Soyons fiers de ce drapeau!

Steve E. Fortin | Journal de Montréal

 

 

Il y a 71 ans aujourd’hui, le Québec remplaçait le « Union Jack » par le fleurdelisé. La nation québécoise allait désormais se représenter au monde par la croix blanche et les quatre fleurs de lys. 

En ce Jour du drapeau, il importe de rappeler qu’il nous faut, collectivement, être fiers de ce drapeau, sans égards à nos inclinaisons politique ou nos origines. Ce drapeau est celui de tous les Québécois; il nous lie à notre passé, il nous rassemble dans le présent, il nous projette dans le futur aussi.

Ce drapeau, c’est l’emblème de la survivance d’une nation francophone en Amérique; une nation qui a bravé bien des tempêtes, une nation traversée de doutes parfois, mais une nation au « front de beu » capable d’assurance et de grandes choses.

Depuis qu’elle a hissé ce drapeau, cette nation a vécu des moments de noirceur et l’exaltation des changements soudains. Elle a la révolution tranquille cette nation, elle qui préfère la quiétude à la chicane, la bonne entente plutôt que le conflit.
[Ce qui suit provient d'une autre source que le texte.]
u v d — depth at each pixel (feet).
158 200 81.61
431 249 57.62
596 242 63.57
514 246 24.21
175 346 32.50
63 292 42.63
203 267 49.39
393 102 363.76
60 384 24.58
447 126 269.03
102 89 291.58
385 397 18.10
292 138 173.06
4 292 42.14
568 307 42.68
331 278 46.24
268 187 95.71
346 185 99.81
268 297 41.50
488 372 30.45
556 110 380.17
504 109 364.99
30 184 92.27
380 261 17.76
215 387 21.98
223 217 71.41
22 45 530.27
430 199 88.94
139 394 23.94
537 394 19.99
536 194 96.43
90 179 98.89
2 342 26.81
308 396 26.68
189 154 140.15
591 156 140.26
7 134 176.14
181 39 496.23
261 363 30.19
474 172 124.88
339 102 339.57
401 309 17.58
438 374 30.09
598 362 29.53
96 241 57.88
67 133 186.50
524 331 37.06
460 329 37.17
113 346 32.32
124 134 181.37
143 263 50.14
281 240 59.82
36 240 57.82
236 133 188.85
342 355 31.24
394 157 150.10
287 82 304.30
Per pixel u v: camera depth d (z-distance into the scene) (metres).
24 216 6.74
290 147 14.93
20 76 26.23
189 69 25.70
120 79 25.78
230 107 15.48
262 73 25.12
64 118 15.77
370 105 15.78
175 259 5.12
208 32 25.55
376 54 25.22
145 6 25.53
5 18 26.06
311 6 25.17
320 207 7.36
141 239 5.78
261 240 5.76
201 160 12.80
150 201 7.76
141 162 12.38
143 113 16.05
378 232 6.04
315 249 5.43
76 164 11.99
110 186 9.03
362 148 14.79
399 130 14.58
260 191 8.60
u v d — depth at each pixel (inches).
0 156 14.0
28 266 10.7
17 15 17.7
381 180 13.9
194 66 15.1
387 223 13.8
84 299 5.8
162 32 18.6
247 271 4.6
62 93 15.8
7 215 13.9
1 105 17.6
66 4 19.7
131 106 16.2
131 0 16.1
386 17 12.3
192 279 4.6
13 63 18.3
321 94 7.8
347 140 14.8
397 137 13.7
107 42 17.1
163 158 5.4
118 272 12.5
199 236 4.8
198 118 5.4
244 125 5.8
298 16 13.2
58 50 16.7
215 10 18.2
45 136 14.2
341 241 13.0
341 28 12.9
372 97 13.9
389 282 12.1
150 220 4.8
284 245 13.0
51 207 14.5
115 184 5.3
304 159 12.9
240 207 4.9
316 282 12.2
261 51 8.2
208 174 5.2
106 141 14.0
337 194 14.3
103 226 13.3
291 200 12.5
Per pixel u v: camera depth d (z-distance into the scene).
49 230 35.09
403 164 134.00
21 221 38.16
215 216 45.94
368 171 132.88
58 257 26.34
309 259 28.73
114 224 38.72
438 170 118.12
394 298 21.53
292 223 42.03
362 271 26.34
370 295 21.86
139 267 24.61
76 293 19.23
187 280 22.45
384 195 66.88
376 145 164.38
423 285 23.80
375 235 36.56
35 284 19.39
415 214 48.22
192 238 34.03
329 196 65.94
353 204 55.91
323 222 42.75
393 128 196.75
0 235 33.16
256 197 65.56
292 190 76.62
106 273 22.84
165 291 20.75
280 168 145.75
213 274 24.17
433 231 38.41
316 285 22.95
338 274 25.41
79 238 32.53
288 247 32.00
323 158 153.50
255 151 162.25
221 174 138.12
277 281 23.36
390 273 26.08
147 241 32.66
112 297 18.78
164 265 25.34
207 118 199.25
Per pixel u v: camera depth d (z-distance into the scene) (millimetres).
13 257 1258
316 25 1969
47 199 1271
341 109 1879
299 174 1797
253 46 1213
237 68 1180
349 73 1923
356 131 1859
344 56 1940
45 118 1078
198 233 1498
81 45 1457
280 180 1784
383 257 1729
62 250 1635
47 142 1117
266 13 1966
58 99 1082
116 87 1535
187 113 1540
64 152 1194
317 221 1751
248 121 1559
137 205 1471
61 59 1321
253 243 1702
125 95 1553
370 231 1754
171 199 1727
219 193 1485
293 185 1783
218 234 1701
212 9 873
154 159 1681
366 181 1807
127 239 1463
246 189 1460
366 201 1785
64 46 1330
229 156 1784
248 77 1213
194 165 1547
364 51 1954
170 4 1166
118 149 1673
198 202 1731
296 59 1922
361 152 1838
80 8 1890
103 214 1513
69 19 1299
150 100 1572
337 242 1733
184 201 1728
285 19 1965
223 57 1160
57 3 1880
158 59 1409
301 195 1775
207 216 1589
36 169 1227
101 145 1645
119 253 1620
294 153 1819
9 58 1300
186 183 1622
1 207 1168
De la noirceur à la modernité, cette nation, en bien peu de temps, doit-on le rappeler, s’est ouverte sur le monde, s’est diversifiée, s’est enrichie de la présence et des savoirs de tous les coins du monde.

Sa capacité d’accueil est l’une de ses plus belles qualités. Cette nation qui aime se montrer au monde, qui fait toujours de la place aux autres, tout en étant fière de son patrimoine, de ses racines, de ce long chemin parcouru, par hivers rigoureux, par la sueur de ceux qui ont défriché ses terres de roches et dérivé les rivières pour inventer un courant bien à elle.

 

De grandes choses vous dites!

La plus belle façon d’honorer ce drapeau, c’est d’être fier de la nation. C’est aussi, et surtout, de nous assurer de partager cette fierté avec ceux qui arrivent chez nous. Être fiers de notre langue, de notre patrimoine, de notre histoire, de nos reels, de nos légendes mais également du métissage et de l’apport de l’autre…

Le Québec de demain, je l’espère, sera « métissé serré », francophone et pluriel. On y célèbrera la poésie de Miron, le génie de Laferrière, celui de Bissoondath et de Thuy. On se souviendra de son folklore, de ses racines, de Boudreault, de Allard, mais aussi de ceux qui ont métissé ce folklore jusqu’à lui faire traverser époques et océans. Vous connaissez le musicien-virtuose Jean-François Bélanger?

Soyons fiers de ce drapeau, projetons-le dans l’avenir, rendons-le attrayant pour ceux que l’on accueille, portons-le et montrons-le à la face du monde. Il le mérite.

 

Gaston Miron

Dans un texte publié en 2007 sur la poésie de Gaston Miron, l’enseignant Pascal Chevrette avait qualifié l’œuvre de cet auteur d’antidote au cynisme :

« Comment parvenir à entendre le verbe de Miron dans le climat de cynique morosité et de repli sur soi individualiste qui caractérisent le monde d’aujourd’hui ? C’est parce que je suis convaincu que la poésie de Miron peut offrir un remède au cynisme que j’ai voulu que la fin de notre étude de ce poète serve de prétexte à commenter le monde actuel. »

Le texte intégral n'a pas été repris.